CLUSTER my_table USING date_index

But this dubles work, i.e first we have to fill a table, then cluster data. When the table is built from scratch, we can achive same effect using ORDER BY on query building data:

CREATE reports_cache_ordered (LIKE reports_cache);

INSERT INTO reports_cache_ordered (SELECT * FROM reports_cache ORDER BY date);

Let's examine ctid for this table:

$ SELECT ctid FROM reports_cache_ordered ORDER BY data LIMIT 10;

  ctid
--------
 (0,1)
 (0,2)
 (0,3)
 (0,4)
 (0,5)
 (0,6)
 (0,7)
 (0,8)
 (0,9)
 (0,10)

Now rows are saved on disc in date order.

Experiments

There are two tables:

Simple reads

Following query was examined:

SELECT * FROM table
 ORDER BY date
 LIMIT parameter1
OFFSET parameter2

Each query was executed 5 times and best running time was considered.

parameters cache table time [ms] ordered table time [ms] ordered table speedup [%]
LIMIT OFFSET
100 0 0.194 0.154 25.97
1000 0 0.696 0.394 76.65
10000 0 66.027 3.691 1688.86
20000 0 126.459 7.578 1568.76
50000 0 290.584 21.259 1266.88
100 100000 539.982 28.405 1801.01
1000 100000 546.095 22.566 2319.99
10000 100000 598.351 27.031 2113.57
20000 100000 654.423 30.171 2069.05
50000 100000 824.982 43.018 1817.76
100 200000 1069.146 45.186 2266.10
1000 200000 1074.740 45.423 2266.07
10000 200000 1129.873 48.953 2208.08
20000 200000 1183.656 52.939 2135.89
50000 200000 1350.786 64.667 1988.83

Aggregation

In this experiment more complicated query was examined:

SELECT
        idx1,
        COUNT(count1),
        COUNT(count2),
        COUNT(count3),
        COUNT(count4)
 FROM
        table
 WHERE
        date BETWEEN start_date AND end_date
 GROUP BY idx1

Each query was executed 5 times and best running time was considered.
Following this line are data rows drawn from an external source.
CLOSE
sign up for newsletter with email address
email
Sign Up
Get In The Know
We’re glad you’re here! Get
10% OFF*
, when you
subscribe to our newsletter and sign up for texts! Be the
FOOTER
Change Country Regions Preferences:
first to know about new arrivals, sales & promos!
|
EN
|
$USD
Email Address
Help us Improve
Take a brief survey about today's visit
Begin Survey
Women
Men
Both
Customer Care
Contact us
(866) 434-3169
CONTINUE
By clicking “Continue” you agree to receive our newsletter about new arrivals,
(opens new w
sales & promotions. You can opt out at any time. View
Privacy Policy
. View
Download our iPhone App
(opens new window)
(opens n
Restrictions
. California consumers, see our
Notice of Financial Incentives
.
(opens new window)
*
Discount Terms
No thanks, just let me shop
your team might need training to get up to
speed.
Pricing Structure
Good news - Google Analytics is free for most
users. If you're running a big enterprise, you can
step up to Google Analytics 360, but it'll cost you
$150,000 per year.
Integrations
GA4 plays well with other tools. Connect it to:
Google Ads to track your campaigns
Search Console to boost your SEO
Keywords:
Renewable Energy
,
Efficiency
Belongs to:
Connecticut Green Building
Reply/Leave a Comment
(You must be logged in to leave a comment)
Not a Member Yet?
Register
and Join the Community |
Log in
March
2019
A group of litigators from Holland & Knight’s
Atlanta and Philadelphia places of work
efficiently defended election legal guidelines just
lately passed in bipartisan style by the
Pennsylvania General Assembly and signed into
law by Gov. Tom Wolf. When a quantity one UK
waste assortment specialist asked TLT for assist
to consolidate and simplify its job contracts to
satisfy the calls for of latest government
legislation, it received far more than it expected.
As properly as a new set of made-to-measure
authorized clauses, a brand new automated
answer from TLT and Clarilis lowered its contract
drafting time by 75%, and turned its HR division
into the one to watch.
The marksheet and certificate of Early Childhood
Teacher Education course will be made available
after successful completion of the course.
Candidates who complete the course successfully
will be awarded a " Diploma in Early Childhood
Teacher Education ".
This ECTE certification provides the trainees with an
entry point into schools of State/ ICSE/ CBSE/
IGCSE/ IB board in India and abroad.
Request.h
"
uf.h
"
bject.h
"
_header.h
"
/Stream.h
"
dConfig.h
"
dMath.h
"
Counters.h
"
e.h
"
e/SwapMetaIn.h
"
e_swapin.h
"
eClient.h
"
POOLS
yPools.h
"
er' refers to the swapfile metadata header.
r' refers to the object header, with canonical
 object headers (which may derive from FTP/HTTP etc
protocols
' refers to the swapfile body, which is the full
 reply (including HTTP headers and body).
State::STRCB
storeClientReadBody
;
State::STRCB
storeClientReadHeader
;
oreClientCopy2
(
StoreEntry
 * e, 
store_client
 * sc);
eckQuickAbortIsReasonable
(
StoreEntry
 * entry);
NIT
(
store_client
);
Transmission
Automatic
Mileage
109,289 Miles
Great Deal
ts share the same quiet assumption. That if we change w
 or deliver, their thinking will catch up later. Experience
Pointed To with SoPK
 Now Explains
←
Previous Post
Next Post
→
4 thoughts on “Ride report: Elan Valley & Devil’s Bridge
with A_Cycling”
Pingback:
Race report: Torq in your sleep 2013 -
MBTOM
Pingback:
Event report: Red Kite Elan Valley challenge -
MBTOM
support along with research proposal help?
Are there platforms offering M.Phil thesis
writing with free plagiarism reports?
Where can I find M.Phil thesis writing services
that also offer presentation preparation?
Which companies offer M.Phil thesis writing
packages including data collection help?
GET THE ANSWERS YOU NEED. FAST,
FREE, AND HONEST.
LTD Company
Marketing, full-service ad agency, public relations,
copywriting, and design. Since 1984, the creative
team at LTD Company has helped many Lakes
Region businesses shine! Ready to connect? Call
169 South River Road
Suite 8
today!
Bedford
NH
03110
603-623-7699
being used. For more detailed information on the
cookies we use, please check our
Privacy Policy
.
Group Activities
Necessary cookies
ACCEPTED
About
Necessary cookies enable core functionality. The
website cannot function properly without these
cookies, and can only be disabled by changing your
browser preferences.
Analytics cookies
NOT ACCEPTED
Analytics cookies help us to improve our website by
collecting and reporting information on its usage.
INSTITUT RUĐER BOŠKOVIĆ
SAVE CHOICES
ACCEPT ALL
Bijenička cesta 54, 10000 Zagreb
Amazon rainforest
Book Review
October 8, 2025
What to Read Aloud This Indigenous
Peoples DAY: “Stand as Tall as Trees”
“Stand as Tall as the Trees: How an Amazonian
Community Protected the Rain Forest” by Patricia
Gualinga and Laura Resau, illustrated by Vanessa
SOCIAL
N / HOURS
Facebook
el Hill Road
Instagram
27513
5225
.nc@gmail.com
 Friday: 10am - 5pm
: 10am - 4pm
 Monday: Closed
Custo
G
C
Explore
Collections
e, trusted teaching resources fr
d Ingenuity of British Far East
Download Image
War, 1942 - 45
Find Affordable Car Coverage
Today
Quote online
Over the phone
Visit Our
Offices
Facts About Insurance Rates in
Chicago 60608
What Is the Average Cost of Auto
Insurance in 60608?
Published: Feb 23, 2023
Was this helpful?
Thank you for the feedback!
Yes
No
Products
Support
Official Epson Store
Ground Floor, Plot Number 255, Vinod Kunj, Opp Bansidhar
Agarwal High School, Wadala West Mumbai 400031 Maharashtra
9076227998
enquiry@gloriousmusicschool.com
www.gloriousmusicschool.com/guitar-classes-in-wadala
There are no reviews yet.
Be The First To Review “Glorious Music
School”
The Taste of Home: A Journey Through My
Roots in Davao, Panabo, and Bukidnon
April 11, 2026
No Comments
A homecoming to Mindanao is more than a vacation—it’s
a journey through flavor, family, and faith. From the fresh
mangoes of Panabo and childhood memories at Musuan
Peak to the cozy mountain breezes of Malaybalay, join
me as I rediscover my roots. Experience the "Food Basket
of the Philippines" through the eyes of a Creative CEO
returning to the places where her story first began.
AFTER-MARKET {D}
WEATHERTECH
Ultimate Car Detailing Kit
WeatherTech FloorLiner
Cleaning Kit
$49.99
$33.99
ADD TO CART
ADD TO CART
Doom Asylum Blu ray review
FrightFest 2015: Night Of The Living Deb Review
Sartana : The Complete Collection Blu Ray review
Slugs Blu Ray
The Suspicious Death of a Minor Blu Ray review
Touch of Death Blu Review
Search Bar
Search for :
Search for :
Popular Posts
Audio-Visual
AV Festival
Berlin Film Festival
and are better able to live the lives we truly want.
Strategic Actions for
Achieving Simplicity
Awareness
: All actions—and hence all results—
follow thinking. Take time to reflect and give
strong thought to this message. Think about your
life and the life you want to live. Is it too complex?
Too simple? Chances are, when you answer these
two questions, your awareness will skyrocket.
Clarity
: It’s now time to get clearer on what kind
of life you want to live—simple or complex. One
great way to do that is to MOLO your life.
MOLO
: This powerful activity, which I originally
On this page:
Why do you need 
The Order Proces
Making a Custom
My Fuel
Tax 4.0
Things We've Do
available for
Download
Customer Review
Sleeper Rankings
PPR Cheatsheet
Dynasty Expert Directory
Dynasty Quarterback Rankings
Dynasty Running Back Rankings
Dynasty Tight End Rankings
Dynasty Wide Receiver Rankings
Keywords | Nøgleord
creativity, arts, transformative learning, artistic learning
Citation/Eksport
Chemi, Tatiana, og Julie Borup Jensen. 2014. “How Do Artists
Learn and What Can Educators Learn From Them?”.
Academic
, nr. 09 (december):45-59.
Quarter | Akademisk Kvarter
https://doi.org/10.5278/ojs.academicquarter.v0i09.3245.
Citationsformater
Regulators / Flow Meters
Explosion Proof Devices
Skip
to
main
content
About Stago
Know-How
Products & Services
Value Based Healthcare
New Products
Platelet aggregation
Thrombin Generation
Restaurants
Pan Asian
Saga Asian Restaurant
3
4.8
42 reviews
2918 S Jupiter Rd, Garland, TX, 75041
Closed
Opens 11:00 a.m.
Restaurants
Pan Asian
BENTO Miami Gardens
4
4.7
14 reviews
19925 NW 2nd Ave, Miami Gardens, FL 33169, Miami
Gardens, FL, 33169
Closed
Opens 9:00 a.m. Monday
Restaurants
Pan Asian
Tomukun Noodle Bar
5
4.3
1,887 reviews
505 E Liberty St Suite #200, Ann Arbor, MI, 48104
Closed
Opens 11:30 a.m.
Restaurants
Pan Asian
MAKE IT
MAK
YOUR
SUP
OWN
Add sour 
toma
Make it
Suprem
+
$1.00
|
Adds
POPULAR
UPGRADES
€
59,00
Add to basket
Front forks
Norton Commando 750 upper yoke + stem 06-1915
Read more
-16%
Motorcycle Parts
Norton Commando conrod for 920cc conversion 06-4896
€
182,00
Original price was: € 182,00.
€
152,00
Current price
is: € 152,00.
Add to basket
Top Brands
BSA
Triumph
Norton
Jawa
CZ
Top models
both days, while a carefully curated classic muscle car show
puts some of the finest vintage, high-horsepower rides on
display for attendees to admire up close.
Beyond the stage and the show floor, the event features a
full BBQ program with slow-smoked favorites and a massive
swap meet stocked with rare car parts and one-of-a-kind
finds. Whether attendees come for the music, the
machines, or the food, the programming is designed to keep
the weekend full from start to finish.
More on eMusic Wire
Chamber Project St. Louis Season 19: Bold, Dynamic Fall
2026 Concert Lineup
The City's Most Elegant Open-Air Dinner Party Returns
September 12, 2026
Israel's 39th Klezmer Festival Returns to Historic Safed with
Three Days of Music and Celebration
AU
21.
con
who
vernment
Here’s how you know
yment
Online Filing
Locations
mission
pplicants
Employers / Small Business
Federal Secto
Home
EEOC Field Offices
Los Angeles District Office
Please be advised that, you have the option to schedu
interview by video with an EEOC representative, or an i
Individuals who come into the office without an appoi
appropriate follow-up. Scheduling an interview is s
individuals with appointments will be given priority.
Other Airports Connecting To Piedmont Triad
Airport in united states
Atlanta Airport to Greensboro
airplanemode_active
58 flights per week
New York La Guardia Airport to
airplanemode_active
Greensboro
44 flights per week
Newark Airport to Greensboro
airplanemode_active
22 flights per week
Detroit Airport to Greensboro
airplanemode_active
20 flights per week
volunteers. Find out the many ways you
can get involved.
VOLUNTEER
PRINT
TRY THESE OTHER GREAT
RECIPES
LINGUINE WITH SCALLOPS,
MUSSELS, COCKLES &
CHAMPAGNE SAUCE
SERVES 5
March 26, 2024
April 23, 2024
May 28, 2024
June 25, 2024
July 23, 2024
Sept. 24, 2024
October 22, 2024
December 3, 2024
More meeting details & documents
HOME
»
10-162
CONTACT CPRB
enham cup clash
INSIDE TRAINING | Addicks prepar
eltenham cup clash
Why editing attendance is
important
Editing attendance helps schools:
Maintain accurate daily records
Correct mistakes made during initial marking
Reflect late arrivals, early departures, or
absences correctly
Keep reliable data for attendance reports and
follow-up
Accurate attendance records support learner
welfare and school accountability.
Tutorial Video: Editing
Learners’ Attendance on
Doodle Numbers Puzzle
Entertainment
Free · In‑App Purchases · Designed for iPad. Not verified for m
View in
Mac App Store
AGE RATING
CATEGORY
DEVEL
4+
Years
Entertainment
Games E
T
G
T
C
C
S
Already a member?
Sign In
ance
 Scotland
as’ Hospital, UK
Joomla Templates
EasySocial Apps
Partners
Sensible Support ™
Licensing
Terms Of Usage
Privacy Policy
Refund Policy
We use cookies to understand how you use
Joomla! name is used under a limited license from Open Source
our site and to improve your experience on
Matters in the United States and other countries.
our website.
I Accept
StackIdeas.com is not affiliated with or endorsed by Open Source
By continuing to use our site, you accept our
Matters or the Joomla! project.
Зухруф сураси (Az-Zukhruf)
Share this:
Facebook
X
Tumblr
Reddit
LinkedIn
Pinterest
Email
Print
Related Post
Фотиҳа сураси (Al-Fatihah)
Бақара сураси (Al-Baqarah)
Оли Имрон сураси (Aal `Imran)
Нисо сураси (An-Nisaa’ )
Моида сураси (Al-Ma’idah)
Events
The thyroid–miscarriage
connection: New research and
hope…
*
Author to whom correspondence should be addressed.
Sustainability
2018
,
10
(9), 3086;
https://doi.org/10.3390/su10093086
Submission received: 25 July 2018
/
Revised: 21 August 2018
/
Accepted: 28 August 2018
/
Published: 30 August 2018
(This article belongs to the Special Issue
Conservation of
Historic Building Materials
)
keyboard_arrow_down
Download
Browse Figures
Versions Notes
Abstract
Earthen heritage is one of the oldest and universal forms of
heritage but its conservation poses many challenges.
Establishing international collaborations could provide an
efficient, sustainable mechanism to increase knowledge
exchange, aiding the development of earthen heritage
parameters cache table time [ms] ordered table time [ms] ordered table speedup [%]
start date end date days
2011-01-01 2011-02-01 31 105.981 24.267 336.73
2011-01-01 2011-03-01 59 127.806 46.871 172.68
2011-01-01 2011-06-01 151 188.580 113.715 65.84
2011-01-01 2011-09-01 243 252.568 180.529 39.90
2011-01-01 2012-01-01 365 340.549 275.296 23.70
2011-01-01 2013-01-01 731 629.485 624.822 0.75

Summary

So, is it worth of play? Definitively yes in scenario described in the beginning, it cost just one ORDER BY clause in a query executed once per day.